What causes the following error: libibverbs: Warning: RLIMIT_MEMLOCK is 32768 bytes?

Running as a user with "max locked memory" set too low

  • The following is an example of trying to run ldms_ls as a user with "max locked memory" set to 32k:
ldms_ls -h <hostname> -x rdma -p <portnum> 
libibverbs: Warning: RLIMIT_MEMLOCK is 32768 bytes.
   This will severely limit memory registrations.
RDMA: recv_buf reg_mr failed: error 12
ldms_ls: Cannot allocate memory
  • Running the same command as root with "max locked memory" set to 32k works fine -- needs further investigation

Why doesn't my ldmsd start ?

Possible options:

  • Check for exsiting /var/run/ldms/metric_socket or similar
    • Sockets can be left if an ldmsd did not clean up upon termination
      • kill -9 may leave the socket hanging around.
  • The port you are trying to use may already be in use on the node
    • The following shows the logfile output of such a case:
Tue Sep 24 08:36:54 2013: Started LDMS Daemon version 2.1.0
Tue Sep 24 08:36:54 2013: Listening on transport ugni:60020
Tue Sep 24 08:36:54 2013: EV_WARN: Can't change condition callbacks once they have been initialized.
Tue Sep 24 08:36:54 2013: Error 12 listening on the 'ugni' transport.
Tue Sep 24 08:36:54 2013: LDMS Daemon exiting...status 7
  • If using the -l flag make sure that your log directory exists prior to running
  • If writing to a store with this particular lmdsd make sure that your store directory exists prior to running
  • If you are running on a Cray with transport ugni using a user space PTag, check that you called aprun with the -p flag
    • aprun -N 1 -n <number of nodes> -p <ptag name> run_my_ldmsd.sh

How can I find what process is using the port?

netstat -abno

Why arent all my hosts/sets adding to the aggregator?

Possible options:

  • running multiples on the same host from a script -- note that sometimes multiple ldmsctls running concurrently may collide in creating ports. They should clean up after themselves and this usually isnt an issue. Are they supposed to be retrying after a fail?
  • use -m flag on the aggregator to use more memory when adding a lot of hosts
  • use -p on the aggregator to use more processors


What is the syntax for chaining aggregators and storing?

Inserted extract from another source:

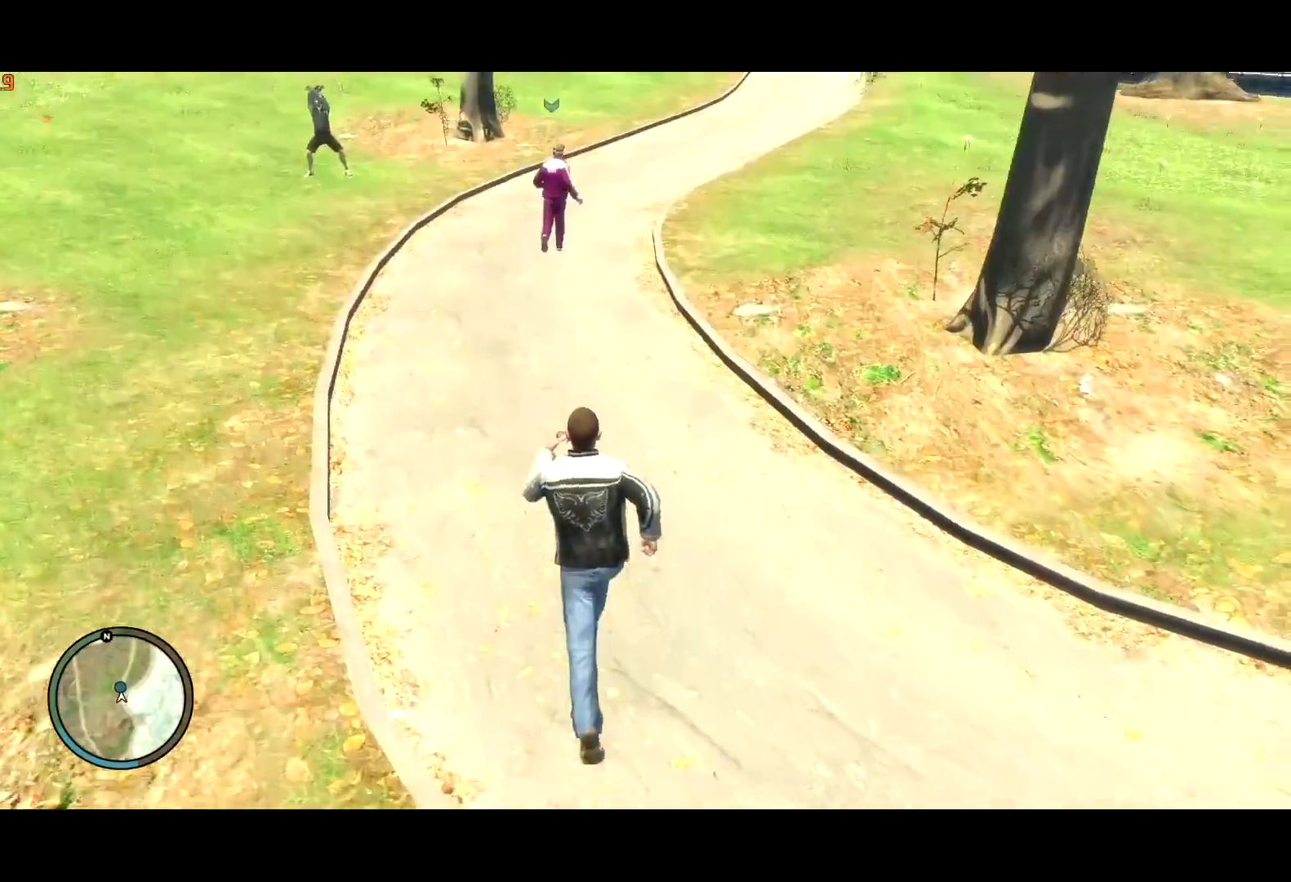
{"keys": ["w"], "mouse": [], "events": []}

add host chama-rps1 type=active interval=1000000 xprt=sock port=60020 sets=foo/meminfo, foo/vmstat,foo/procnetdev
add host chama-rps1 type=active interval=1000000 xprt=sock port=60020 sets=bar/meminfo, bar/vmstat,bar/procnetdev
load name=store_csv
config name=store_csv path=/projects/ovis/ClusterData/chama/storecsv
store name=store_store_csv comp_type=node set=vmstat container=vmstat
store name=store_store_csv comp_type=node set=meminfo container=meminfo

NOTES:

  • you can do the add host more than once, but only for different prefix on the sets (foo vs bar)
  • syntax for add host is sets plural with comma separation
  • syntax for store is only 1 set at a time
  • csv file will be <path>/<comp_type>/<container>
  • do not mix containers across sets
  • Also: cannot put all the foo and bar in the same line...... (01/09/2013)

Why is my aggregator not responding?

  • Running a ldmsd aggregator as a user but trying to aggregate from a ldmsd that uses a system ptag can result in the aggregator hanging (alive but not responding and not writing to the store). The following is the logfile output of such an aggregator:
Tue Sep 24 08:42:40 2013: Connected to host 'nid00081:60020'
Tue Sep 24 08:42:42 2013: cq_thread_proc: Error 11  monitoring the CQ.